始まり
そんな昔なことを今更考えたってどうにもならない。だから彼女をこれから守っていこうだなんてことは尚更思えない。昔虐められていた彼女を一時期でも見ていた僕が、そのような行動をとったって何の解決にもならないし、それはただの偽善でしかない。
考えても埒のあかないことを考え、物思いに耽っていたからだろうか。いつの間にか上の空にいたのだろう。気づけば時谷が真正面から僕を見つめ、少し不貞腐れた表情で僕を見つめていた。
「どうしたの?」
きっとしばらく僕が話し相手になって返事を出来ていなかったのだろう。僕が考え込んでいた内容を知りたがっていた。そういう性格は全く変わっていない。
昔から自分の中で何か腑に落ちないことがあると、その原因が何であるかなど、全てが解決に至るまで好奇心を止めることはない。それは時に剣よりも強いペンであったり、時に諸刃の剣に化けてしまうことだってある。だから友好関係が良好ではなかったのではないか、と僕は考えている。
そして返す言葉に戸惑いながら、それを口にする。
「いや、少し昔のことを考えてただけさ」
「昔のこと?」
「そう。友達のことさ」
「仲が良かったの?」
「そういう関係じゃなかったんだ。ある日からその子とは言葉を交わすことがなくなってしまってね。今はもう僕のことなんて覚えていないらしい」
時谷は疑問な目を僕に向ける。
「何で自分のことを覚えていないなんて言い切れるの?」
思いがけない疑問を投げかけられ、思わず喉に言葉が詰まる。だが僕が思っていたよりも、それは早く形となり外へと飛び出た。

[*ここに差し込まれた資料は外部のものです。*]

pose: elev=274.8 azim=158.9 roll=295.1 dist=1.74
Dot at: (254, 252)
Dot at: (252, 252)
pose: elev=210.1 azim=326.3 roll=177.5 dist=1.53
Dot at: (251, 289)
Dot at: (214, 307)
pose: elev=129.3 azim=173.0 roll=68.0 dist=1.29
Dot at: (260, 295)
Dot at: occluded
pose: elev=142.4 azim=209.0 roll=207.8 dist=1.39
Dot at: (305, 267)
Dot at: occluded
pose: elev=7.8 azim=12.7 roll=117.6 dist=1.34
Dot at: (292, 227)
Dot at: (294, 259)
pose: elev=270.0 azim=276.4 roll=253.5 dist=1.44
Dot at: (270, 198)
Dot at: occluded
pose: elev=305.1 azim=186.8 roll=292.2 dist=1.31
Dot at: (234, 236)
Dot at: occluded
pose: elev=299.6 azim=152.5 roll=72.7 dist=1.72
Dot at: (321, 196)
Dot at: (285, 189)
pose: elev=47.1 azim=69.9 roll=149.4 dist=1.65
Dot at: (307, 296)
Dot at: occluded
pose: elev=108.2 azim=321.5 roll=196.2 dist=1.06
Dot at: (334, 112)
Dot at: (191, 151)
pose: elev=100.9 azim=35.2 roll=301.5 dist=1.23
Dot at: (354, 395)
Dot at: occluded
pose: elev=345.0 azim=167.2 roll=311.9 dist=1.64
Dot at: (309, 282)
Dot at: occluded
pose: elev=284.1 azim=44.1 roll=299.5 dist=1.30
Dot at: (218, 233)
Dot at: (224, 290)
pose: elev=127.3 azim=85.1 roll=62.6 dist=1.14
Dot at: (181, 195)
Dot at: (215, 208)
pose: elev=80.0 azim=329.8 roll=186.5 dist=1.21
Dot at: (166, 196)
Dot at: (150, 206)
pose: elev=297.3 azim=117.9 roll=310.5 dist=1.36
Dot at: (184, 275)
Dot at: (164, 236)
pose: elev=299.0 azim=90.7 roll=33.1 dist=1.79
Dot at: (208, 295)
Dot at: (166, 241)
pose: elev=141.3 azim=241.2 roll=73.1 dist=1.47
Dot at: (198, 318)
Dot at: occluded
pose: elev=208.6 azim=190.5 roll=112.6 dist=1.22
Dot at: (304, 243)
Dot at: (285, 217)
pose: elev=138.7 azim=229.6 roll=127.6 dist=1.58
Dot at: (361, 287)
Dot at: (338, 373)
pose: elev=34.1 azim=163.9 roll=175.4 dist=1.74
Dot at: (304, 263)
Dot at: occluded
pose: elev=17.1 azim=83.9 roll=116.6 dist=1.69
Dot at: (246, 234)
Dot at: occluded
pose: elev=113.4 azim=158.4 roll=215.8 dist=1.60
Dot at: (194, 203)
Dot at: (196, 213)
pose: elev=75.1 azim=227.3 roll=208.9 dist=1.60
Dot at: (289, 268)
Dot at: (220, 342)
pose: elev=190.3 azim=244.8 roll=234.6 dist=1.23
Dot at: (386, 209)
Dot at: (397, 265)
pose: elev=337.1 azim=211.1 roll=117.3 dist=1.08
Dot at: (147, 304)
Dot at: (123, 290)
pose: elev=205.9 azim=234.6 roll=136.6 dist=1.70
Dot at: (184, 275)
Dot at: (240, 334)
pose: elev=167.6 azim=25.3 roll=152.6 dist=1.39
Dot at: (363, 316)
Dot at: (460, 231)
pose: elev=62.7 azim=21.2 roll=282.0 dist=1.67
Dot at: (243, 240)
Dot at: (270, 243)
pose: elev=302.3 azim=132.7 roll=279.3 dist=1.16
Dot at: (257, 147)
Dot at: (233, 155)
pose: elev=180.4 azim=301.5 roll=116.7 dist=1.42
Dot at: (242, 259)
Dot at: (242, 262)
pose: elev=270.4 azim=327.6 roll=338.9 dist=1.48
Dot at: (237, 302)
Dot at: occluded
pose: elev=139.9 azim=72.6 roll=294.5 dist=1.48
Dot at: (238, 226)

「なんとなくわかるんだ。何年も会っていなかったんだから、なんて事のない出来事を忘れてしまうように、きっと僕のことも忘れてしまっている。人間なんてそんなものさ」
「でも私は些細なことでも忘れない。ここに来た時に、何かをあっちに置き忘れて来たみたいだけど」
「いくら物覚えが良くてもここに来た人は必ず記憶を失くしている。それがどんなに愛おしい記憶でもね」
「本当にこの世界は複雑ね」
彼女は小さくため息をつく。その言葉は嘘に見えない、光みたいに綺麗で素直な言葉だった。
僕もここに来た当初は本当に驚いた。何もかもが非現実的で、信じたくてもいつまでも信じられないでいた。半年過ぎてこうした今でも、この世界事情を完全に信じてはいない。
「確かに複雑かもしれないね」
彼女は小さく相槌ちを打ちながら、僕の言葉を待つ。
「そうだ。僕がここに来る前から住んでいる人がいるんだ。彼はとても博識で、君が持つ疑問ならあっさりと答えてくれるかもしれない。街を案内する前にまず会いに行こうか。ここに来た人は必ず会わなければならない規則になっているから、了承してくれるかな?」
「構わない。規則を破るのはいけないことだと思うから」
「ありがとう」
彼女がそう言うと僕等は彼の待つ山奥に建てられた学校に向かい歩き始め、この瞬間から、時谷のいる世界での日常が幕を開けた。